*** Source data ***

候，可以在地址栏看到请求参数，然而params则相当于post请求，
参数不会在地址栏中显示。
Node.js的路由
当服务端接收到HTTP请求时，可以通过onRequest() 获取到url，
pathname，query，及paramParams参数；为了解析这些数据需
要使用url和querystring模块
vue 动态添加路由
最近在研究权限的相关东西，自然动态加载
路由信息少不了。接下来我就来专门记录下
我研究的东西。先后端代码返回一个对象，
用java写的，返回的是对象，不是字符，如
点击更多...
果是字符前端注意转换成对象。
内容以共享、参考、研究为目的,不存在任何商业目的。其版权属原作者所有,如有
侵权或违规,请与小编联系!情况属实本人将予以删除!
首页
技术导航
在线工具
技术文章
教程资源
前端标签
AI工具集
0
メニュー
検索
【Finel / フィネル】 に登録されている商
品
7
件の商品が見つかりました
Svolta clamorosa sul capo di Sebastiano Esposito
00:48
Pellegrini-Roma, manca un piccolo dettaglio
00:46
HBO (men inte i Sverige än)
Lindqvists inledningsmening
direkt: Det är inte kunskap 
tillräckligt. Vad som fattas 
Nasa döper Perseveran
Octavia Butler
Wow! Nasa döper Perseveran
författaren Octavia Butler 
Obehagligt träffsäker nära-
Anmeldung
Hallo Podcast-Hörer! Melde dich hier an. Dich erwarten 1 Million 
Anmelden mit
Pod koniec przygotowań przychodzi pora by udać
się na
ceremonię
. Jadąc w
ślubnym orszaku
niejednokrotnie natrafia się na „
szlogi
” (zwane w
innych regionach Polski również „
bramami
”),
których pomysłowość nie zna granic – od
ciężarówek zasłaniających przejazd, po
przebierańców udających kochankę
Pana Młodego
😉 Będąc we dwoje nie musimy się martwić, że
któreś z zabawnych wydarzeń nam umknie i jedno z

*** End of Source data ***
*** Source data ***

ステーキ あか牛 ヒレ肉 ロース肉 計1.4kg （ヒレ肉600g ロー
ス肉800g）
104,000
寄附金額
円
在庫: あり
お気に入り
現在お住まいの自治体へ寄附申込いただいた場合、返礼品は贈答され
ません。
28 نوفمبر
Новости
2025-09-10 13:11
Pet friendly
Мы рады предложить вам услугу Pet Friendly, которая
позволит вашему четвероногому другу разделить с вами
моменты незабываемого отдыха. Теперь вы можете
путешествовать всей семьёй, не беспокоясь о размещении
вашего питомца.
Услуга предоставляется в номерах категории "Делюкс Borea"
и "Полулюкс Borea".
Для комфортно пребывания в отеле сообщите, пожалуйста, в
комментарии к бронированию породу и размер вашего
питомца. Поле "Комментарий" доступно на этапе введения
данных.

*** End of Source data ***

> Your assignment: Wherever the string "döper" appears in a line of the records, copy that line.

> Output of the exercise:
Nasa döper Perseveran
Wow! Nasa döper Perseveran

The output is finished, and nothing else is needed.